There’s a reason Scott Perry won a seven-person primary to be the Republican nominee for the 4th Congressional District: He is an experienced leader. His background in the military, private sector and as a state representative make him well suited to represent south-central Pennsylvania at the federal level.

He earns The Patriot-News endorsement. Perry is running for the congressional seat that was left vacant by retiring congressman Todd Platts. After redistricting, the district now includes all of York and Adams counties and just a tiny portion of eastern Cumberland County and the city of Harrisburg in Dauphin County.

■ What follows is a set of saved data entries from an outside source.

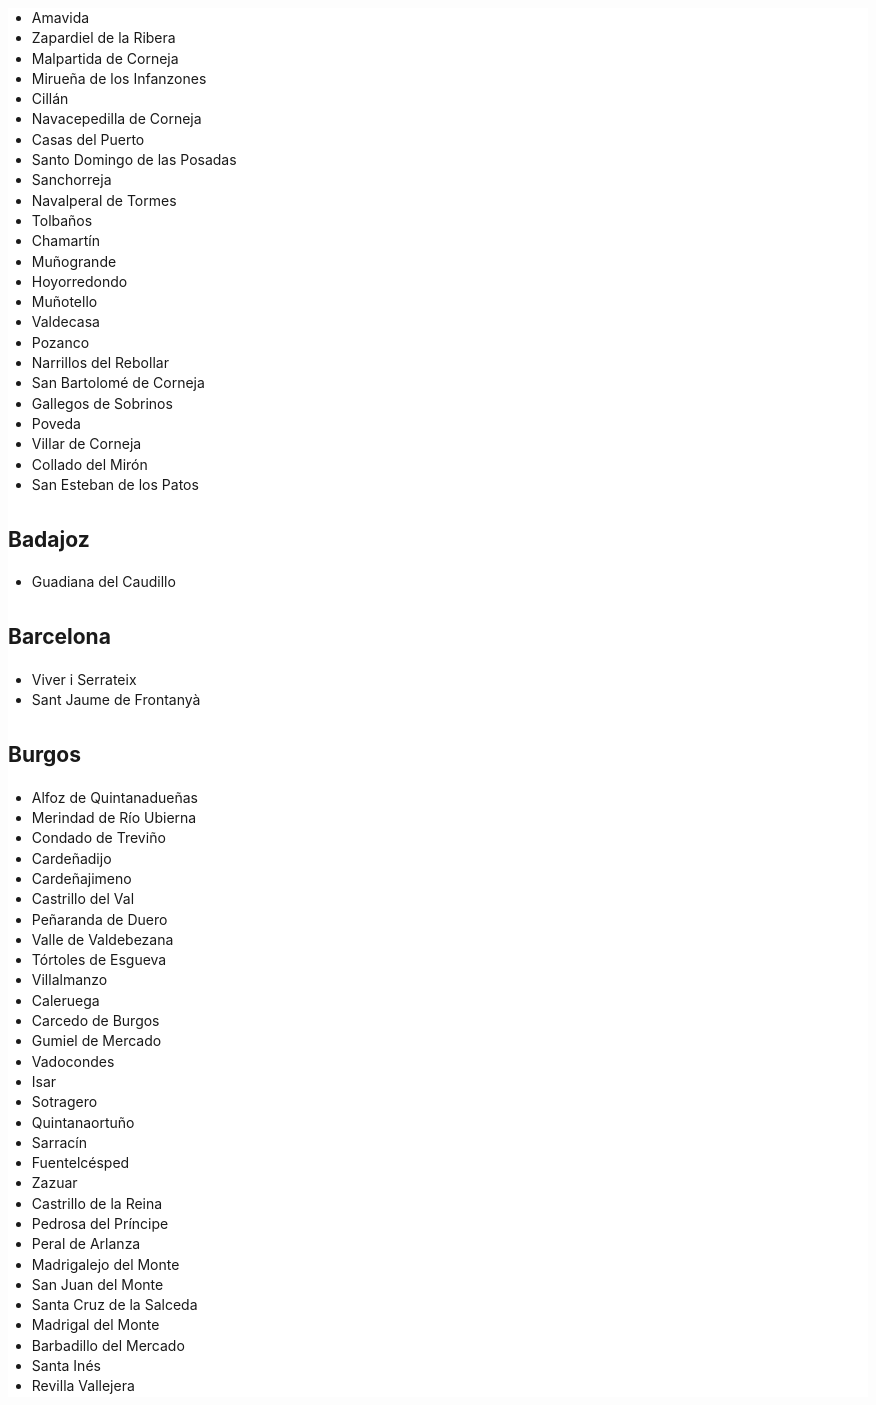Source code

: - Amavida
- Zapardiel de la Ribera
- Malpartida de Corneja
- Mirueña de los Infanzones
- Cillán
- Navacepedilla de Corneja
- Casas del Puerto
- Santo Domingo de las Posadas
- Sanchorreja
- Navalperal de Tormes
- Tolbaños
- Chamartín
- Muñogrande
- Hoyorredondo
- Muñotello
- Valdecasa
- Pozanco
- Narrillos del Rebollar
- San Bartolomé de Corneja
- Gallegos de Sobrinos
- Poveda
- Villar de Corneja
- Collado del Mirón
- San Esteban de los Patos
## Badajoz
- Guadiana del Caudillo
## Barcelona
- Viver i Serrateix
- Sant Jaume de Frontanyà
## Burgos
- Alfoz de Quintanadueñas
- Merindad de Río Ubierna
- Condado de Treviño
- Cardeñadijo
- Cardeñajimeno
- Castrillo del Val
- Peñaranda de Duero
- Valle de Valdebezana
- Tórtoles de Esgueva
- Villalmanzo
- Caleruega
- Carcedo de Burgos
- Gumiel de Mercado
- Vadocondes
- Isar
- Sotragero
- Quintanaortuño
- Sarracín
- Fuentelcésped
- Zazuar
- Castrillo de la Reina
- Pedrosa del Príncipe
- Peral de Arlanza
- Madrigalejo del Monte
- San Juan del Monte
- Santa Cruz de la Salceda
- Madrigal del Monte
- Barbadillo del Mercado
- Santa Inés
- Revilla Vallejera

It’s a complex district that in many ways mirrors Pennsylvania itself with urban areas such as York and Harrisburg, suburban communities outside those cities and rural farms. Perry has the right background to be an effective representative of this oddly shaped district.

He is a veteran of the Iraq War and remains in the Pennsylvania National Guard, having recently been promoted to command of the entire Fort Indiantown Gap National Guard Training Facility.

In 2006, he was elected state representative from the Dillsburg area. In the state Legislature, he is best known for championing the Castle Doctrine, a bill that expands people’s right to use “deadly force” when attacked.

This newspaper opposed that bill, but we recognize that Perry has been a hard worker and has not shied away from tackling big issues such as unemployment compensation reform and balancing the budget. Perry did not sign the “no tax increase” pledge and says he is “potentially” willing to consider a tax or other revenue increases if necessary for a compromise on the federal budget.

It’s a common-sense approach that suits central Pennsylvania. He also is open to reforming entitlement programs, although he is quick to reiterate that those in retirement or close to it should not have their benefits changed.

Our one hesitation is on health care. Perry wants to repeal the Affordable Care Act, and in The Patriot-News interview he even expressed apprehension about keeping in place popular provisions such as ending pre-existing conditions.

If elected, it’s a topic he will need to listen to constituents on and likely evolve his views. Perry’s Democratic opponent in this race is Harry Perkinson, an engineer from Dallastown, York County, who has worked in the private sector for many years and ran his own small business.

Perkinson is well-versed on federal issues and comes across as one of the stronger challengers this year. As he told The Patriot-News, “I am a moderate. I don’t want government intruding in my life, but by the same token, I don’t want it completely absent.”

Perkinson also served after college in the Peace Corps, giving him firsthand experience of the world.

But this is his first foray into elected office, and it is a big leap. Voters in the 4th Congressional District are fortunate to have two knowledgeable candidates who have spent most of their adult lives in the area. Perry stands out to us because of his military and state legislative record.